When Konnie Wells would braid hair on the weekends, she would always struggle with getting the middle part just right. Sometimes she’d even make her clients do their own part, to avoid being blamed for a crooked one.

“Braiding hair can be time-consuming, so I wanted to figure out a way to reduce time,” she told In The Know by Yahoo. Wells also works as a mechanical engineer, so she also wanted to figure out a way to incorporate her engineering skills with her hairstyling talent.

That’s the origin behind “the middle part filter,” a TikTok filter Wells created that has now been viewed 7.2 million times. Wells built out a feature that allows the user to ensure that if they follow the filter’s line, they’ll have a perfectly straight hair part.

“It took about two days to create and get the first iteration uploaded,” she explained. “Then it took two more days to figure out how to improve it. The hardest part was getting it down to the correct file size for filters.”

Wells also wanted to make it easier for users to see if the filter’s line was straight, so she added a bright green color indicator that would let users know if they were turning their head too far one way.

On May 22, she uploaded a TikTok breaking down her design process. The comment section exploded with comments like “lifesaver,” “genius,” “icon” and “Black excellence.” Viewers loved that Wells used Black models to demonstrate how the filter worked, and a lot of people expressed all-caps excitement for her next project of building braid parting filters.

Wells was glad that users noticed she was only using Black models, because it was intentional. She used her brother to model the first iteration of the middle part filter and then experimented with TikTok’s avatars to practice on them too.

“TikTok has avatars of diverse backgrounds that you can practice the filters on before you release them,” she explained. “So I did test it out on each one and made revisions to make it work for all of them.”

The interest and reactions to her design surprised her. She called her account her “secret TikTok” and laughed that now all of her family members and friends had found it.

“I only thought Black TikTok would see the filter,” she said. “I did not expect it to get this attention at all.”

Wells’s filter tapped into a movement that’s already been bubbling on YouTube for the last couple of years. Hair tutorials have always been around, but they can seem daunting or overly complicated. When an editor, Jazmine Hughes, wrote about doing her own braids for the first time in The New York Times Magazine, she talked about hair being a “steady proxy for [her] anxieties” and braiding it “with the same enthusiasm as brushing my teeth or filing expenses.”

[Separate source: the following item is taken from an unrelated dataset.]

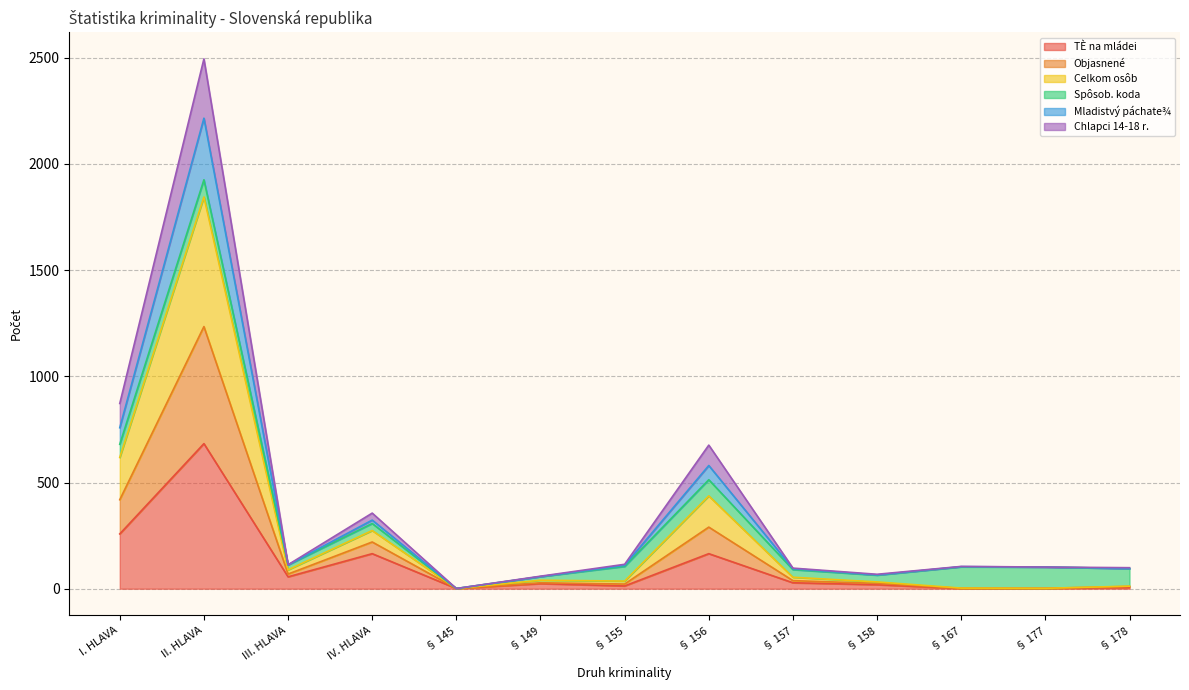

What is the total value across all series at I. HLAVA?

872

In a Refinery29 article about learning how to braid her own hair, one reporter, Christine Ochefu, wrote that the process helped her better understand her natural hair. She watched YouTube tutorials on braiding and called the finished result “an empowering point in coming to learn about and, most importantly, love my natural hair.” A Teen Vogue writer, Alisha Acquaye, called the moment she learned how to braid her own hair a “little liberation that translates into a bigger expression of beauty and risk-taking.”

This is why Wells’s filter is so successful.

“The response has been amazing. It’s great seeing how many people find it useful,” she said. “I love seeing people interested in STEM and how we can incorporate it to fit our interests.”

This is the second filter Wells has built, too. Inspired by Beyoncé’s Mugler bee helmet, Wells learned how to create a filter less than two weeks before making her hair part filters.

The bee helmet filter and the middle part filter have both been viewed over 145 million times — but the part filter is Wells’s favorite.

“I never did braids because parting is so overwhelming and hard for me!” one commenter wrote on Wells’s video. “I’m excited to try some now.”

“where was this filter when I did my own locs,” another said, with a crying emoji.